Hortz: What trends are you seeing as to who are the groups most interested in developing these investment vehicles?

Nick Darsch: We are seeing interest in these structures from a wide variety of investment managers. They can act as a gateway for alternative managers focused on private equity, real estate, credit or even hedge funds to access a new pool of capital – specifically high-net-worth or retail investors - and diversify their business. There is typically a great deal of education that takes place for those types of sponsors who are new to the ’40 Act and the nuances of selling these products from a distribution (channel/fee) and compliance perspective. It often takes longer to implement these requirements at the sponsor level than most of these firms originally anticipate. We are also seeing interest from traditional ’40 Act sponsors who see the vehicle as an opportunity to leverage their existing distribution network (and potentially investment expertise) to introduce products with higher fees and stickier assets than mutual funds.

Hortz: How can managers determine if these vehicles are the best ones for their investment strategies and if they are prepared to launch these vehicles? How do you help in this process?

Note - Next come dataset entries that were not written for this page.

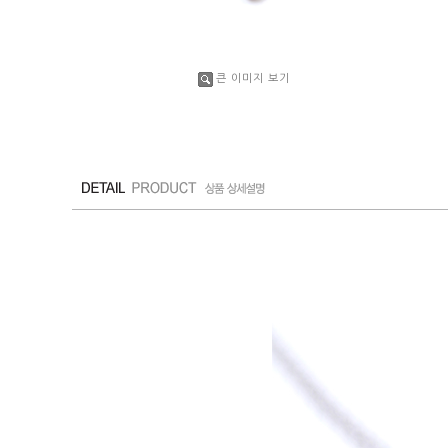
큰 이미지 보기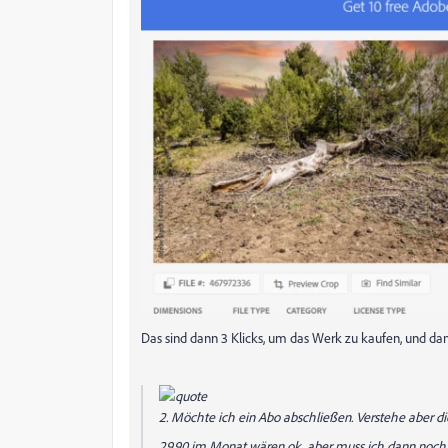
Das sind dann 3 Klicks, um das Werk zu kaufen, und d
2. Möchte ich ein Abo abschließen. Verstehe aber di
29,90 im Monat wären ok, aber muss ich dann noch z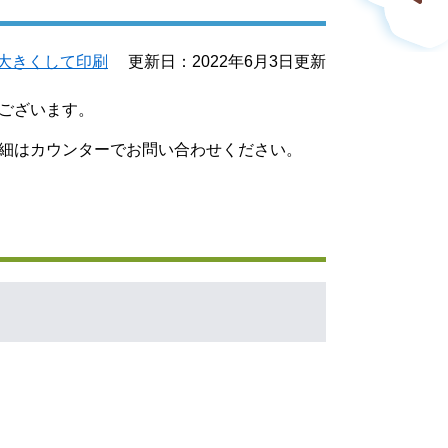
大きくして印刷
更新日：2022年6月3日更新
がございます。
細はカウンターでお問い合わせください。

Nick Darsch: The marketplace for these products today is still maturing. Often, managers must pull together a network of resources and subject matter experts to understand the market and use these inputs to help design a successful product. We often say that it takes close to $100m product AUM to put a new fund in a position to succeed, that’s because most of the critical distribution outlets have both track record and fundraising requirements before they will even entertain an interval or tender offer fund. That’s where Ultimus can provide a lot of value. We track the pulse of the market and recent trends from a structuring, demand, and regulatory perspective. Our team can introduce the stakeholders that sponsors can engage to help create their product. The space is rapidly evolving, and it is important for sponsors to work with a partner fully invested in the space.

Hortz: Can you share some examples of different interval fund launches you consulted on to illustrate this process?

Nick Darsch: We have had the opportunity to work with many of the new, innovative launches in the past few years. From large multi-national asset managers building out a new retail alts business, to portfolio manager spinouts from some of the largest private equity and credit sponsors, to direct-to-investor/advisor digital platforms, and large alts and ’40 Act sponsors entering the market. The motivations and design of the business in each of those cases are different but the intentional aspect of product design is the same – understanding your client’s needs, how your product can solve those challenges, and marrying those demands within the regulatory framework is critical.

Hortz: Can you offer any advice or recommendations to RIAs and asset managers thinking about launching an interval or tender offer fund?

Nick Darsch: The key is to have a game plan. A ‘build it and they will come’ mentality will not work in this space. More and more products are coming to market. It is critical to design a product here with intentionality and, even though understanding of the structures and asset classes in this space has matured, there is still a huge need for education in the marketplace.